Return, in their exact form, the lines that lie between the start of the data below and the line containing "Transcribe the names and structure of the image into", with both ends included.

+++ RECORDS TO USE

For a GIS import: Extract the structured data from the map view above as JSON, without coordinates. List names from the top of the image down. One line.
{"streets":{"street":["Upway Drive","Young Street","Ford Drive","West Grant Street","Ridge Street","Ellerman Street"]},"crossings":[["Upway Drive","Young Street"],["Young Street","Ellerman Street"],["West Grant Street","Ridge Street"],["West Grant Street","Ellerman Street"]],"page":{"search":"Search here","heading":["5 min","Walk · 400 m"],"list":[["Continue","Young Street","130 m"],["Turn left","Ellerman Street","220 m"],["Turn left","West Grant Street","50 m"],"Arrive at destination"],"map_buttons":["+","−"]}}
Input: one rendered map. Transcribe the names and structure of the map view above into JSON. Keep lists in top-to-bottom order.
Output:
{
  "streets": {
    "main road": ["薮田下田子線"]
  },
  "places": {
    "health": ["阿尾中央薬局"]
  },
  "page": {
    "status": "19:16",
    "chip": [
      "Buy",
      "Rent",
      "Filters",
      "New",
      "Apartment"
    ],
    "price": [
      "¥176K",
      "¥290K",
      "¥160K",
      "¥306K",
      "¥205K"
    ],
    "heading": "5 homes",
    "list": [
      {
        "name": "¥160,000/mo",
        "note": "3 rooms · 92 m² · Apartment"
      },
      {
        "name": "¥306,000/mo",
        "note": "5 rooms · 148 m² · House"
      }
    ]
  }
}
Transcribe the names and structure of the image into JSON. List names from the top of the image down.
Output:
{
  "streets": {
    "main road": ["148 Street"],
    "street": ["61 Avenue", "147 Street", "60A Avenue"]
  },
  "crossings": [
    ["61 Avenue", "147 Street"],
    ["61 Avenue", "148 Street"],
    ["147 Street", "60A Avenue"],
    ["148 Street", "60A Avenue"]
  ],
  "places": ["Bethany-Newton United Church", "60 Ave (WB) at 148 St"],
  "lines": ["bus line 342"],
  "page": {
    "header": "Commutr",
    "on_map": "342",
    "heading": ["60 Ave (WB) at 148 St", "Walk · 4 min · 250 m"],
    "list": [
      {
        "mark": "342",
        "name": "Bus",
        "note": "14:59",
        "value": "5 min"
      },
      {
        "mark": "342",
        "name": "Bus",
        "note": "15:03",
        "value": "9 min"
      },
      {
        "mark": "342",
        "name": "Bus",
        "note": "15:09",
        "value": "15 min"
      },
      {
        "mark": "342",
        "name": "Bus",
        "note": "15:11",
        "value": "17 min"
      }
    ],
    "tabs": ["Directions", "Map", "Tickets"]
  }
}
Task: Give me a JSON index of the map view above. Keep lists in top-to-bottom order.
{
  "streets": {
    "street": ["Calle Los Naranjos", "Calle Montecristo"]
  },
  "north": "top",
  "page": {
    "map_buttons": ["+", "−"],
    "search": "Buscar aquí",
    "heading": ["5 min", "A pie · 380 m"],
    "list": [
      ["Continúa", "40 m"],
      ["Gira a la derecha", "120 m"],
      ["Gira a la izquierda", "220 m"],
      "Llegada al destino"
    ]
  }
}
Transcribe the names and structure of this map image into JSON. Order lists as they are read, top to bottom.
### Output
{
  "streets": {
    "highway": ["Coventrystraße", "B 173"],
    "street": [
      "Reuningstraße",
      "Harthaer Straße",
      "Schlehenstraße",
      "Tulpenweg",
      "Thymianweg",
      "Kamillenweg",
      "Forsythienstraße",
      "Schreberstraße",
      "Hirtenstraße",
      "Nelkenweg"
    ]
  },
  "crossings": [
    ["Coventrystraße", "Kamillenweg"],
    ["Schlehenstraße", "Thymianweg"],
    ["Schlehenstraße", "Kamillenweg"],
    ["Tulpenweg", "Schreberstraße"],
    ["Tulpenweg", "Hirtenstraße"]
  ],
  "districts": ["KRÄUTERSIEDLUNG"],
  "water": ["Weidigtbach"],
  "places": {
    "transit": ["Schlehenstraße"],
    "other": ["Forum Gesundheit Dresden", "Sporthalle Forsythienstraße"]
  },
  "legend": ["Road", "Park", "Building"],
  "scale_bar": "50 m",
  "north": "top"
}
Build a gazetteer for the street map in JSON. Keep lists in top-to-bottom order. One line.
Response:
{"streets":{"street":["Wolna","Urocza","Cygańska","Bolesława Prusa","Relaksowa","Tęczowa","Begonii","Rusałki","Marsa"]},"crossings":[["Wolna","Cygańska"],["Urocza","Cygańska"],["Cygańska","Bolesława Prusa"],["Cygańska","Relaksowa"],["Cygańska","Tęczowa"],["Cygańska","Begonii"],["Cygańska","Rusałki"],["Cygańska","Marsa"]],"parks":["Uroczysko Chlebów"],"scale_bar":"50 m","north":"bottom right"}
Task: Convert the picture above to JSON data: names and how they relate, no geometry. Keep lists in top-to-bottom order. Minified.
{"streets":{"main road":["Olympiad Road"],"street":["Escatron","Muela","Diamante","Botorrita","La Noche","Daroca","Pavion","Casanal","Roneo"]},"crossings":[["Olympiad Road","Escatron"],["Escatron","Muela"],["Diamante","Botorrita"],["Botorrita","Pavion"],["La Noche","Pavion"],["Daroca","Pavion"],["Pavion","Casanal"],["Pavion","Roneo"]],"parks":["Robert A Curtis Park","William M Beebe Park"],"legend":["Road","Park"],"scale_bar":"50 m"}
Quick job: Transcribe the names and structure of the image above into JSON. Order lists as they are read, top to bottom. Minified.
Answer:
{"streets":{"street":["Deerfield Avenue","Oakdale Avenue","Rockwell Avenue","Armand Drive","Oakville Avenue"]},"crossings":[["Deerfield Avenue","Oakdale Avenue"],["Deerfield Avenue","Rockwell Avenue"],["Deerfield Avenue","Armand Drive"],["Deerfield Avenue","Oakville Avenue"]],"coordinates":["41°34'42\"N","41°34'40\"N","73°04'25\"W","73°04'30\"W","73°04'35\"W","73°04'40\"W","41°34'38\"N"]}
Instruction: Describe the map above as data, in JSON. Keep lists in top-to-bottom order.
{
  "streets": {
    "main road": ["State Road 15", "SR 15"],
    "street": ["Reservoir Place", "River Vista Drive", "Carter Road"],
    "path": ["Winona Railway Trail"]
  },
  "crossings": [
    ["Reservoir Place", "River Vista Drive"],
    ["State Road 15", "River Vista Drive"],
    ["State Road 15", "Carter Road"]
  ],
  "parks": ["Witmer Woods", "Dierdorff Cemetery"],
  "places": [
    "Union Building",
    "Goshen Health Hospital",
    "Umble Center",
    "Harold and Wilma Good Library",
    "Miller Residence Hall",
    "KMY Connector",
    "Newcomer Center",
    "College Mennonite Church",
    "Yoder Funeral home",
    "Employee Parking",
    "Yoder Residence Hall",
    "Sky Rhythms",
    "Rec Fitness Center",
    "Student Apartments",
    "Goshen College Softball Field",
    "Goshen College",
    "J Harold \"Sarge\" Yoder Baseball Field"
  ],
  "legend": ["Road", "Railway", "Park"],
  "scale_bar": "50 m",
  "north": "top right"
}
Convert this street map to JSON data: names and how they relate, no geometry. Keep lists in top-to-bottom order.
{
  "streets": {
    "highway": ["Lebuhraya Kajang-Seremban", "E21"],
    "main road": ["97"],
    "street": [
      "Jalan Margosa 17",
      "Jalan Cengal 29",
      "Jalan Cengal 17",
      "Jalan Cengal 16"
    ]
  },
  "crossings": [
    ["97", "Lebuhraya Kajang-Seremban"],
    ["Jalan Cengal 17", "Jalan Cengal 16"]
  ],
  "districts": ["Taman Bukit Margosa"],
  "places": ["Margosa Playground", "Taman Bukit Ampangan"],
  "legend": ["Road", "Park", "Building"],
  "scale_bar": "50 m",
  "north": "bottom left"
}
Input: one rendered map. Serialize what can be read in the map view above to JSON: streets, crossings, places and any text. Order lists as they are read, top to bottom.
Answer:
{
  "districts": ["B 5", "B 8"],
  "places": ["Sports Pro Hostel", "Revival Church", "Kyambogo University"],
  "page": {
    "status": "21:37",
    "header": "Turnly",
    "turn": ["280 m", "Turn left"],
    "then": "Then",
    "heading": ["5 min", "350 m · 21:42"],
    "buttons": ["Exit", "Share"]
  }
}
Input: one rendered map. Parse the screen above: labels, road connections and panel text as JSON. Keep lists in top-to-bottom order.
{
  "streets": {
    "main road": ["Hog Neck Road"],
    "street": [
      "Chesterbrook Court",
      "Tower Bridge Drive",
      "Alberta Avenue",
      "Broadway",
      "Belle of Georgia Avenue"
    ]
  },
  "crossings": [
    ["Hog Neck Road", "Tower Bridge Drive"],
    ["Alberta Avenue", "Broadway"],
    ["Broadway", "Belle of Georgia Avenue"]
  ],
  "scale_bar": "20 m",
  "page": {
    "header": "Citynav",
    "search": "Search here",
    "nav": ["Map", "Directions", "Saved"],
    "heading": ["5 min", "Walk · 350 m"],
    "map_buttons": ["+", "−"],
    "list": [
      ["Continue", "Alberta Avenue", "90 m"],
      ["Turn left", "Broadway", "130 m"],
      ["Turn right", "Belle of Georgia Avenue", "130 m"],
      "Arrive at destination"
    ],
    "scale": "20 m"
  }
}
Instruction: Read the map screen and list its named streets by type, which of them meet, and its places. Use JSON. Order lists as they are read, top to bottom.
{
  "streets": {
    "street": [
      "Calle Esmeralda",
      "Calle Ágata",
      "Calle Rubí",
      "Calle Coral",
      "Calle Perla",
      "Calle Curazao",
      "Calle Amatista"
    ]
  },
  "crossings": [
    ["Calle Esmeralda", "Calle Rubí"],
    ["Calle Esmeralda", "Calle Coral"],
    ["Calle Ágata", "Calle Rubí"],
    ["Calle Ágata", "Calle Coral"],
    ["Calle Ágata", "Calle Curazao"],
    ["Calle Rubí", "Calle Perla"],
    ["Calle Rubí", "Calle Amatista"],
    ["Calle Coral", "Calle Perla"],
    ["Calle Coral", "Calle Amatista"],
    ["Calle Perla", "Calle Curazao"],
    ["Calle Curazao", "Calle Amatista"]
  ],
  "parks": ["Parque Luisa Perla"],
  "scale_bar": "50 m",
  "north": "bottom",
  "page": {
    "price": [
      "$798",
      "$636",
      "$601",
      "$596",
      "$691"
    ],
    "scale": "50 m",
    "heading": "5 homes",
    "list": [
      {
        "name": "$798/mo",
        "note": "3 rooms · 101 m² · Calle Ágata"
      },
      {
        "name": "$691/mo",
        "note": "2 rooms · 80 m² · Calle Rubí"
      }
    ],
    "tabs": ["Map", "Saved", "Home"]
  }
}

++++++

_RESPONSE AREA_
For a GIS import: Extract the structured data from the map view above as JSON, without coordinates. List names from the top of the image down. One line.
{"streets":{"street":["Upway Drive","Young Street","Ford Drive","West Grant Street","Ridge Street","Ellerman Street"]},"crossings":[["Upway Drive","Young Street"],["Young Street","Ellerman Street"],["West Grant Street","Ridge Street"],["West Grant Street","Ellerman Street"]],"page":{"search":"Search here","heading":["5 min","Walk · 400 m"],"list":[["Continue","Young Street","130 m"],["Turn left","Ellerman Street","220 m"],["Turn left","West Grant Street","50 m"],"Arrive at destination"],"map_buttons":["+","−"]}}
Input: one rendered map. Transcribe the names and structure of the map view above into JSON. Keep lists in top-to-bottom order.
Output:
{
  "streets": {
    "main road": ["薮田下田子線"]
  },
  "places": {
    "health": ["阿尾中央薬局"]
  },
  "page": {
    "status": "19:16",
    "chip": [
      "Buy",
      "Rent",
      "Filters",
      "New",
      "Apartment"
    ],
    "price": [
      "¥176K",
      "¥290K",
      "¥160K",
      "¥306K",
      "¥205K"
    ],
    "heading": "5 homes",
    "list": [
      {
        "name": "¥160,000/mo",
        "note": "3 rooms · 92 m² · Apartment"
      },
      {
        "name": "¥306,000/mo",
        "note": "5 rooms · 148 m² · House"
      }
    ]
  }
}
Transcribe the names and structure of the image into JSON. List names from the top of the image down.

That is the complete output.